I can really only speak from personal experience working with a parish choir. We repeat music fairly regularly, while at the same time always expanding our repertoire. It is good for the choir to have a healthy repertoire of music that, over the years, almost never needs rehearsal. This comes with a strong caveat for choir conductors, though. It is the conductor’s job to always find ways to perfect these pieces with each reading of them. They cannot become mere ‘forgeries.’ One or two simple things, like better diction, or a better crescendo, or a slightly different tempo, keeps these pieces alive, fresh, communicative, and bursting with value.
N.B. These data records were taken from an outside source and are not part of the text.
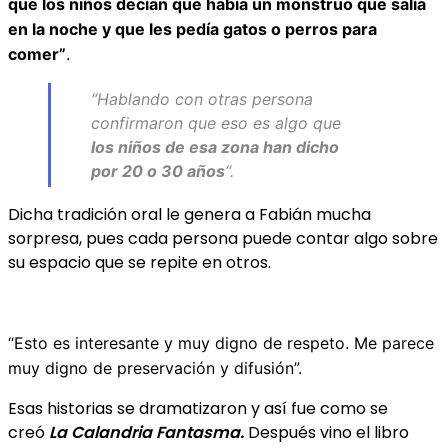
que los niños decían que había un monstruo que salía
en la noche y que les pedía gatos o perros para
comer”
.
“Hablando con otras persona
confirmaron que eso es algo que
los niños de esa zona han dicho
por 20 o 30 años
“.
Dicha tradición oral le genera a Fabián mucha
sorpresa, pues cada persona puede contar algo sobre
su espacio que se repite en otros.
“Esto es interesante y muy digno de respeto. Me parece
muy digno de preservación y difusión”.
Esas historias se dramatizaron y así fue como se
creó
La
Calandria Fantasma.
Después vino el libro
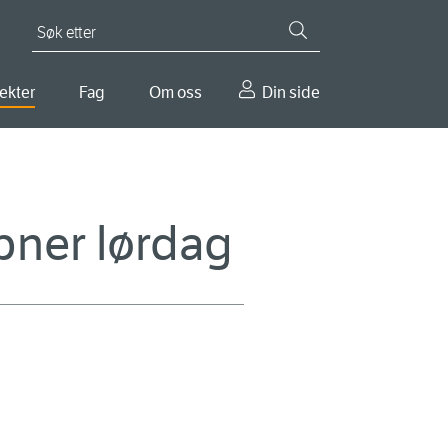
Søk etter
ekter
Fag
Om oss
Din side
pner lørdag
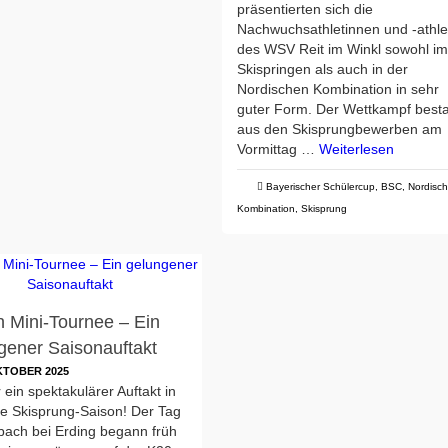
präsentierten sich die
Nachwuchsathletinnen und -athle
des WSV Reit im Winkl sowohl i
Skispringen als auch in der
Nordischen Kombination in sehr
guter Form. Der Wettkampf best
aus den Skisprungbewerben am
Vormittag …
Weiterlesen
Bayerischer Schülercup
,
BSC
,
Nordisc
Kombination
,
Skisprung
n Mini-Tournee – Ein
gener Saisonauftakt
KTOBER 2025
 ein spektakulärer Auftakt in
ue Skisprung-Saison! Der Tag
bach bei Erding begann früh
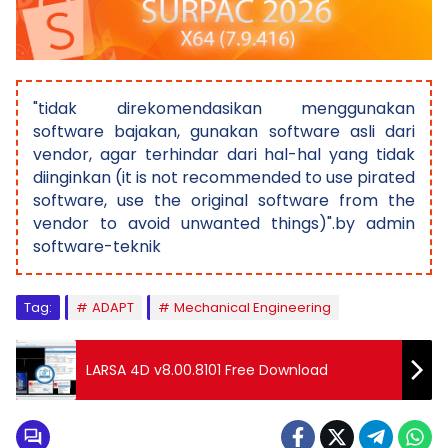
"tidak direkomendasikan menggunakan
software bajakan, gunakan software asli dari
vendor, agar terhindar dari hal-hal yang tidak
diinginkan (it is not recommended to use pirated
software, use the original software from the
vendor to avoid unwanted things)".by admin
software-teknik
Tag:
ADAPT
Mechanical Engineering
LARSA 4D v8.00.8101 Free Download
Repeating repertoire actually leads to expanding the choir’s repertoire. This may sound counterintuitive, but when we are learning new music, especially something difficult, I will try to plan much easier music with it or near it so that we can spend more rehearsal time on the new piece. This also makes it easier on Sunday. If we have a very difficult new piece the choir will probably be a bit nervous. To help them, I will plan to do something like Elgar’s “Ave verum Corpus” on the same day. We can sing that piece in our sleep. This is simply a matter of being organized. It takes a little more time to think through but in the end it’s worth it.
I have made the mistake in the past of scheduling a whole set of new pieces for three of four weeks in a row. That usually does not go well. Give the choir a break. It’s stressful to always sing something new. Spread out the new pieces so that when it comes time to sing them for the first time it goes well, the choir feels good about it, and you will want to repeat it someday. After a while, these new pieces become part of your standing repertoire.
There’s an old axiom that says something like, “even though we’ve sung this piece fifty times, there’s someone out there who might be hearing it for the first time.” What I tell my choir is, “there’s someone out there who might be hearing it for the last time.” That usually strikes a chord.
Repeat things of value, repeat things that communicate knowledge, truth, and faith, and utilize the benefits of repetition to create a new original for your choirs and your communities.